Sunday, December 09, 2012


My sister and I were at IPC yesterday when she was reminded (by mua) that she needs to get a case for the ipad mini. So we went to all the IT stores that was available there to search for one. To our dismay, there weren't any. Then we looked for the Apple outlet. The directory showed that it was somewhere around where we were, but it was no where to be found. The information counter was also empty. Hence she walked up to a makeup kiosk nearby to ask for direction to the store.

Sister: May I know where the Apple store is?

Makeup Kiosk girl: Oh apple. Ada dekat Cold storage (Translation: Oh apple. It's in Cold Storage)

Sister: Apple store yang jual Ipad, Ipod.

Makeup Kiosk girl: (Embarassed) Tak tau (Translation: Don't know).

The most epic response of the year.

Wednesday, December 05, 2012

Threadmill Kitty

Cat on threadmill. Cute.

Saturday, December 01, 2012

Just A Thought

This year, I have received countless invitations to weddings. It seems like this year is a "good" year to wed. The very first was from my secondary schoolmate,then an invitation from a colleague to his, follwed by an invite by a really nice university friend to his wedding, two invitations from my primary schoolmates,...I lost count. Did I miss out any? Anyway, congratulations to all of them for starting a new chapter in their lives.

I was having a chat with a friend and I mentioned that wedding invitations have become more like birthday invitations of late. He couldn't agree more with that. Boy, we sure are growing fast. Then I came across a post on 9gag with which I couldn't agree with more. It states that, "When you think of 10 years ago, you think of the 90s". How true.

It seems that people these days are getting hitched at an early age. It is like a re-enectment of the past. The time of our grandparents whereby people settle down in their late teens or early 20s. What's more baffling is that, arranged marriage still takes place nowadays.

Well I suppose marriage does become a main priority in the lives of most people. I even get called "old maid" by nasty co-workers because I don't live in with a guy, and make him get me a ring minus the diamond (she had to go diamond scouting herself with her bff(s). Reminds me of Sugar & Spice (the pregnant cheerleader movie). In their context, I'm pitiful. I'm glad I don't have to be a whore before I get a lame excuse of a ring to wear.

For me, I don't want just any guy that you pick up on the street or in a pub or matchmaked.
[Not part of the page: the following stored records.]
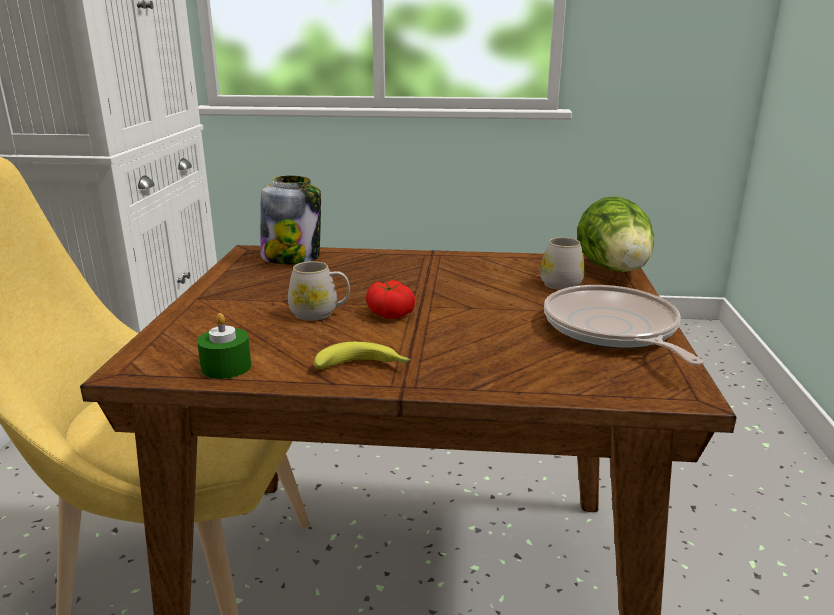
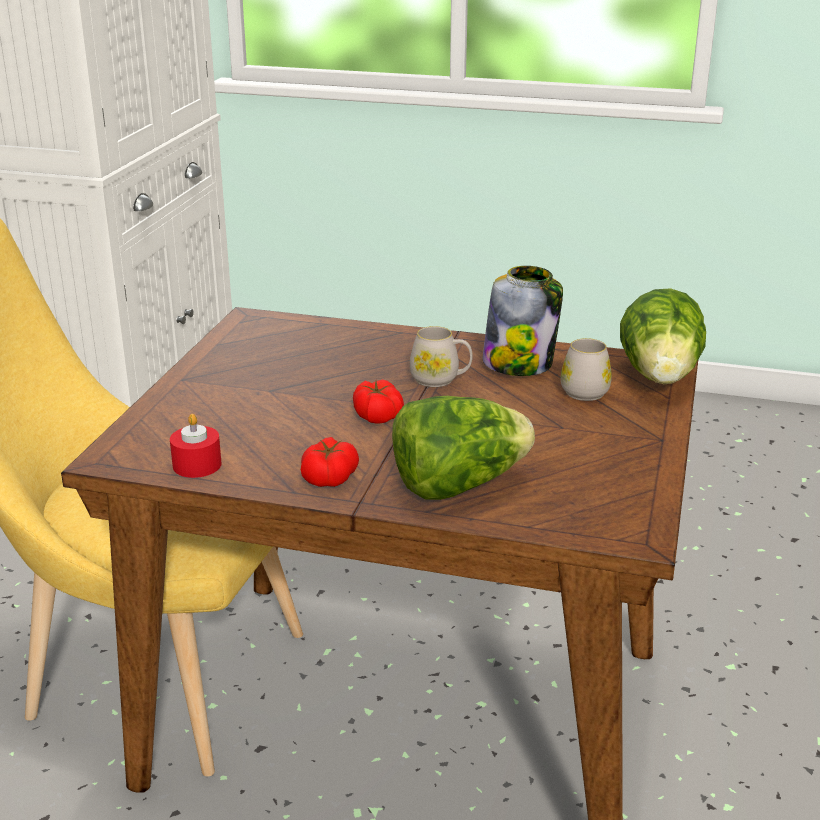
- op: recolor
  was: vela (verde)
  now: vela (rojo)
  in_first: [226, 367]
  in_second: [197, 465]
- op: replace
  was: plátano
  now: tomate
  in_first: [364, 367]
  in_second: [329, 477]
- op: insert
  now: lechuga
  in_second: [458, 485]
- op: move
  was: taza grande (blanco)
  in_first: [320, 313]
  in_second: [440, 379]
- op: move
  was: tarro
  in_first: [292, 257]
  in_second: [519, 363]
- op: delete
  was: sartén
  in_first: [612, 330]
What I want is a man who is financially sound and can support me in every way. I don't want to live a pathetic life trying to make ends meet, just for the sake of being married in the 20s. I'd rather have the financial capacity of Victoria Beckham rather than maximizing $20 claims from working overtime just so to finance manicure sessions, to get a cup of Starbucks (just to appear like I'm rich (*as a matter of fact, unbeknowst to her, I indeed can afford Starbucks daily without having to wait for happy hour deals and flashing the employee ID to get a discount. Bargains are not my thing. I prefer retail.)) and renting a branded handbag to rival a "foe". That's just sad. Really, really sad. Oh you poor unfortunate soul. Nah, in their case, it's karma.
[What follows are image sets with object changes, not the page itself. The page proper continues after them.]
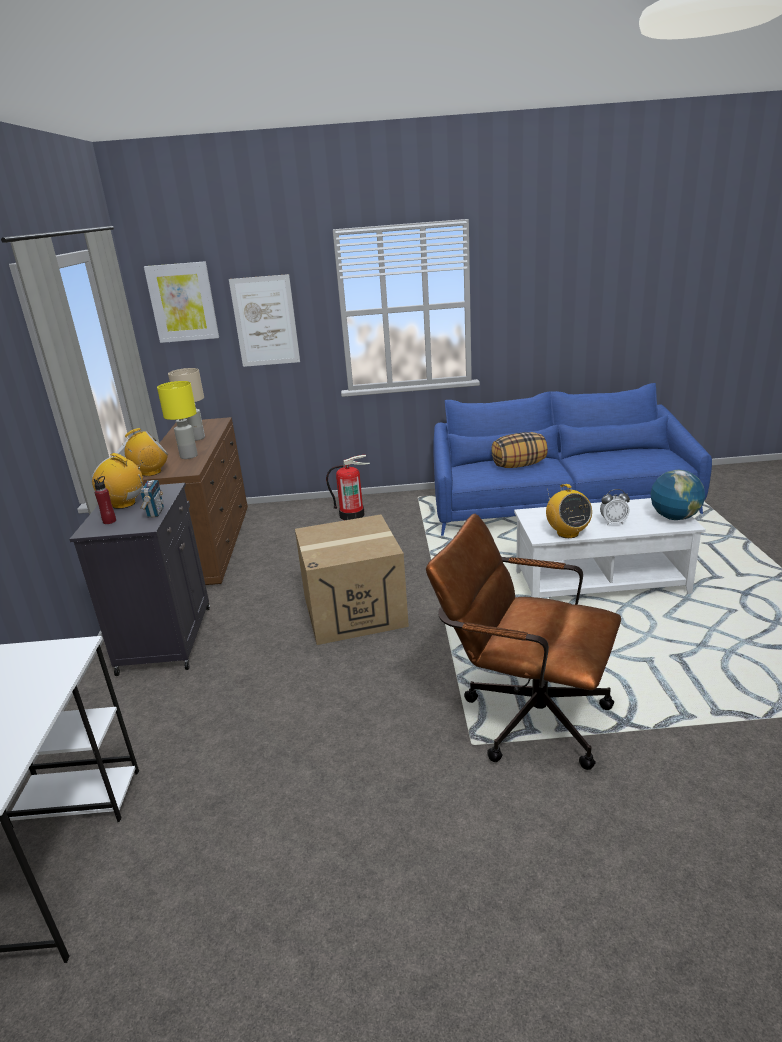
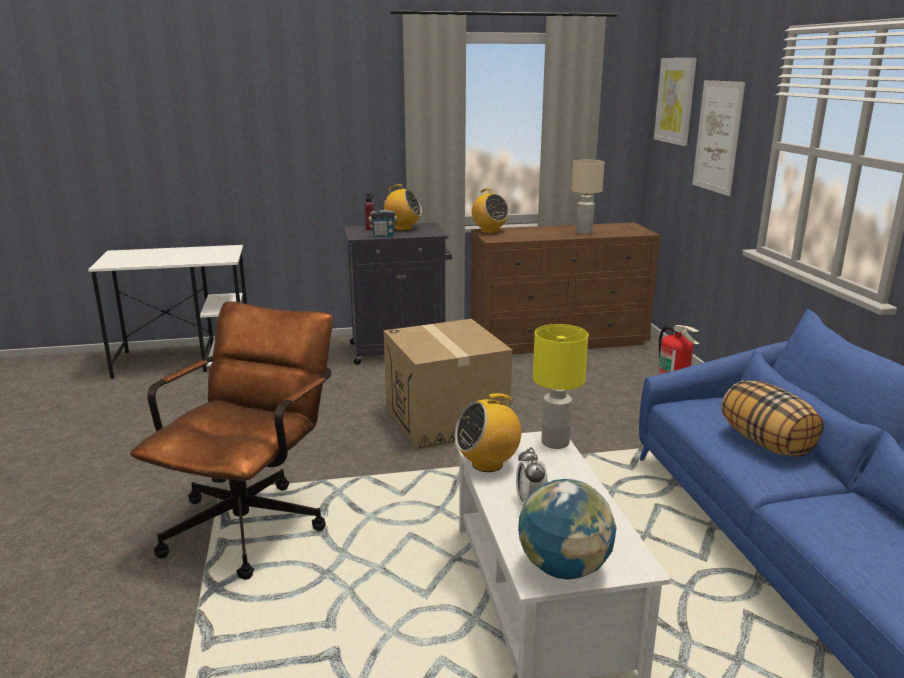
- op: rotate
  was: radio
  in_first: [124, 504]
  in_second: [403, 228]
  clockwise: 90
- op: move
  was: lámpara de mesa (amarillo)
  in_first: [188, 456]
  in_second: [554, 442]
Ok. Enough of the forever miserable bitch clan.

Then there's this ongoing talk about the world ending in 2012. I guess the rush to get married is probably due to that. One thing's for sure in the bucket list of most people : To be married before the world ends. Well, if the world is coming to an end, like it matters if you get hitched or not. Nothing's going to be left on the planet.

Apart from that, this happens to be the final year to have the same numbers for day-month-year a.k.a 12.12.12. Oh no! If this date pass and I don't get hitched, I would have to wait another thousand years or so. Then I would really need to be part of the Cullen(s). Egad. Pfftt. Rolls eyes.

It feels like I'm mocking my friends. Really, I am not. It's just that halfway through typing, the bitch clan came into my mind and was then typed in. Nevermind. I'm used to being misunderstood.

What I'm trying to say is:

I'd rather be a trophy wife, than a housewife.

This came up when a friend of mine sugested mockingly that I be a housewife. I retorted "I'd rather be a trophy wife".